Charles Evans Hughes

¿Cuándo comienza la edad para que nos sintamos diferentes de los demás? Mejor dicho, ¿cuándo comenzamos a sentir y hacer cosas iguales que el resto?

Nuestro hijo fue castigado en el colegio por reírse de otro niño en compañía de otros amigos. Su respuesta fue “que todos lo hacían”. Entonces le preguntamos que si todos hubieran hecho algo que fuera beneficioso para el otro niño ¿también lo imitaría? Aún esperamos la respuesta.

En Madrid, existe la costumbre de cruzar los semáforos sin la luz verde que permite a los peatones el paso. Nuestro hijo, en ocasiones, tiende a seguir a los que comienzan a caminar bajo la luz de prohibido, inclusive yo mismo he tenido alguna ocasión de peligro siguiendo a los demás en las calzadas. Es normal que un niño no esté atento al momento y esté ensimismado en su mundo, los adultos no deberían.

En estas ocasiones, ¿de qué nos dejamos llevar? Si realmente estuviéramos pensando en las consecuencias de nuestras acciones ¿lo haríamos?

En el semáforo ando con mis pensamientos, mirando el móvil, también ensimismado… Y ¿en las otras ocasiones de mi vida¿ ¿Qué estoy haciendo cuando sigo a la manada? ¿Estoy realmente conectado conmigo mismo, con mis valores?

Y es que es tal difícil no dejarse llevar por la mayoría.

En los niños es normal ya que aún no tienen desarrollada su mente racional y lógica. Es un comportamiento automático. En los adultos esto podría ser una excusa. Y, si bien es cierto que el hecho de tener un comportamiento gregario nos da confianza ya que nos proporciona un vínculo de apego, nos contamos que la mayoría de las personas poseen la razón: “Claro, si todo el mundo lo hace, será cierto, será verdad”.
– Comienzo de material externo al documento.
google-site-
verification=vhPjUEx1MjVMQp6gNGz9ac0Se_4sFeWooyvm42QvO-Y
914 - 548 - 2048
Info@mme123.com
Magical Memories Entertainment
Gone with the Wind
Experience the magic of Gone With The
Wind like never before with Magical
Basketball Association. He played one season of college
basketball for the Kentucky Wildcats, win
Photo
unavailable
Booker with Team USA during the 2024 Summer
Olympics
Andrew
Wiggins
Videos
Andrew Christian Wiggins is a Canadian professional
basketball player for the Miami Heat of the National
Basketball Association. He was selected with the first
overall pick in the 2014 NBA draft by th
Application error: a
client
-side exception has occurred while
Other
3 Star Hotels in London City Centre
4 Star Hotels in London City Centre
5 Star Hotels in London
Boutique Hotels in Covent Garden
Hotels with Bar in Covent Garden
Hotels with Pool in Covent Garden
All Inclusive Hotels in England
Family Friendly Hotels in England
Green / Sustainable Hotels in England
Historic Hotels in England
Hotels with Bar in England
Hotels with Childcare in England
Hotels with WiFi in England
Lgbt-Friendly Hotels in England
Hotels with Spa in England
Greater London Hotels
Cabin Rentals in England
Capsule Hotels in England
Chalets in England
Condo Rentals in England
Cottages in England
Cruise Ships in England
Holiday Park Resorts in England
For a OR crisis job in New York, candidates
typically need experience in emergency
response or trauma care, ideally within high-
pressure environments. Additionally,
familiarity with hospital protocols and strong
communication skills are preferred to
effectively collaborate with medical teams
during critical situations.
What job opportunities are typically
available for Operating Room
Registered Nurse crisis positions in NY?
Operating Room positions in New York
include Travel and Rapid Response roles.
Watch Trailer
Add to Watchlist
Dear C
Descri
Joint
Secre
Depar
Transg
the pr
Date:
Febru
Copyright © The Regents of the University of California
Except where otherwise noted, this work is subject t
Y lo cierto es que no queremos conflictos ¿verdad? Y, aunque admiramos a empresas que se distinguen y personas que van en contra de la corriente (quizá las triunfadoras), la mayoría de nosotros somos gregarios. No queremos ver que ese mundo admirado ha sido hecho por personas que han buscado su libertad yendo a contra corriente de la sociedad.

El mundo de hoy ya no es el industrializado donde las personas son intercambiables como obreros de una fábrica. Hoy el mundo es de los singulares, no hay mucho espacio para ser miembro de la manada.
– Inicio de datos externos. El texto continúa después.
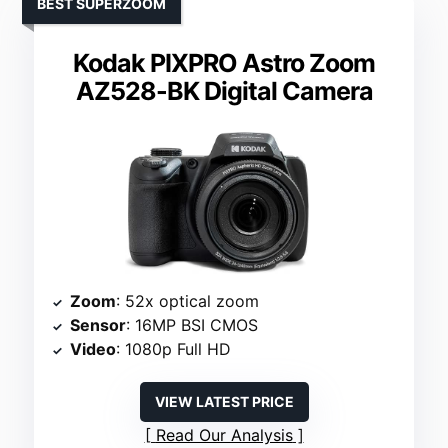
BEST SUPERZOOM
Kodak PIXPRO Astro Zoom
AZ528-BK Digital Camera
Zoom
: 52x optical zoom
Sensor
: 16MP BSI CMOS
Video
: 1080p Full HD
VIEW LATEST PRICE
Read Our Analysis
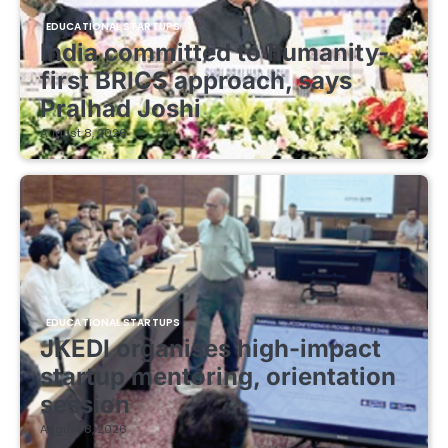
EDUCATIONAL STARTUPS
India committed to humanity-
first BRICS approach, says
Pralhad Joshi
August 8, 2026
EDUCATIONAL STARTUPS
JKEDI organises high-impact
startup mentoring, orientation
session
August 8, 2026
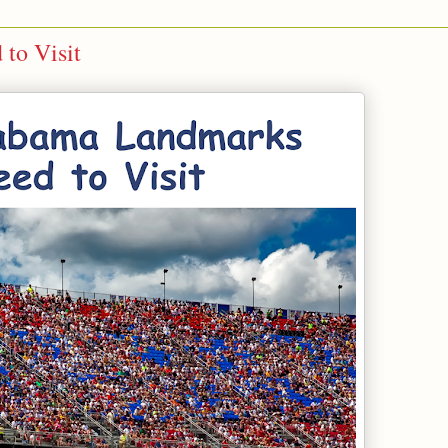
to Visit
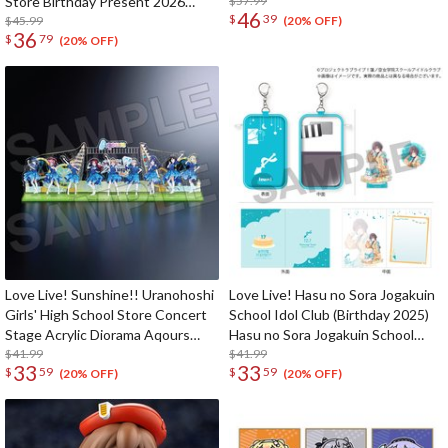
Store Birthday Present 2026
$57.99
46
$
39
Shizuku Osaka Celebration Set
$45.99
(20% OFF)
36
$
79
(20% OFF)
Love Live! Sunshine!! Uranohoshi
Love Live! Hasu no Sora Jogakuin
Girls' High School Store Concert
School Idol Club (Birthday 2025)
Stage Acrylic Diorama Aqours
Hasu no Sora Jogakuin School
Finale LoveLive! ～Eikyu stage～
$41.99
Store Birthday Present Izumi
$41.99
33
33
$
59
$
59
Katsuragi 17th Birthday
(20% OFF)
(20% OFF)
Celebration Set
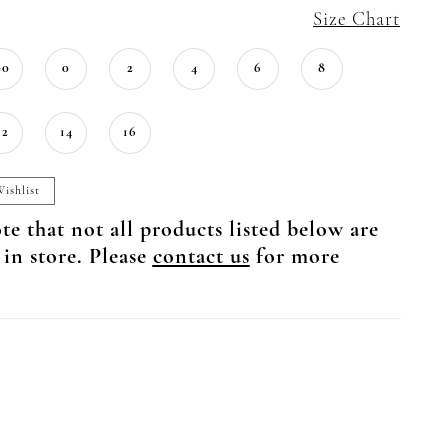
Size Chart
00
0
2
4
6
8
12
14
16
ishlist
te that not all products listed below are
 in store. Please
contact us
for more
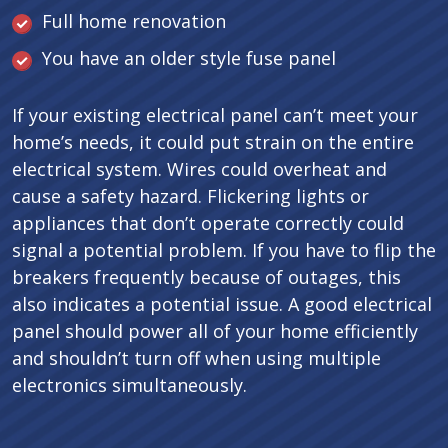
Full home renovation
You have an older style fuse panel
If your existing electrical panel can’t meet your
home’s needs, it could put strain on the entire
electrical system. Wires could overheat and
cause a safety hazard. Flickering lights or
appliances that don’t operate correctly could
signal a potential problem. If you have to flip the
breakers frequently because of outages, this
also indicates a potential issue. A good electrical
panel should power all of your home efficiently
and shouldn’t turn off when using multiple
electronics simultaneously.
Y para convertirse en singular necesitamos crear un espacio de amor propio, un lugar para amarnos a nosotros mismos, para seducirnos. Y para comenzar ¿por qué no empiezas cambiando algún hábito?

Te propongo algo sencillo: cambia el camino de ir a trabajar. Cada día ve por un trayecto diferente. Y si eso no te parece fácil, ¿por qué no pruebas a ver un programa de TV que nadie ve? O ¿ver una película o leer un libro no conocido?

Prueba a sentir qué te sucede cuando eres la única persona que hace eso. Y quizá sientas un poco de libertad.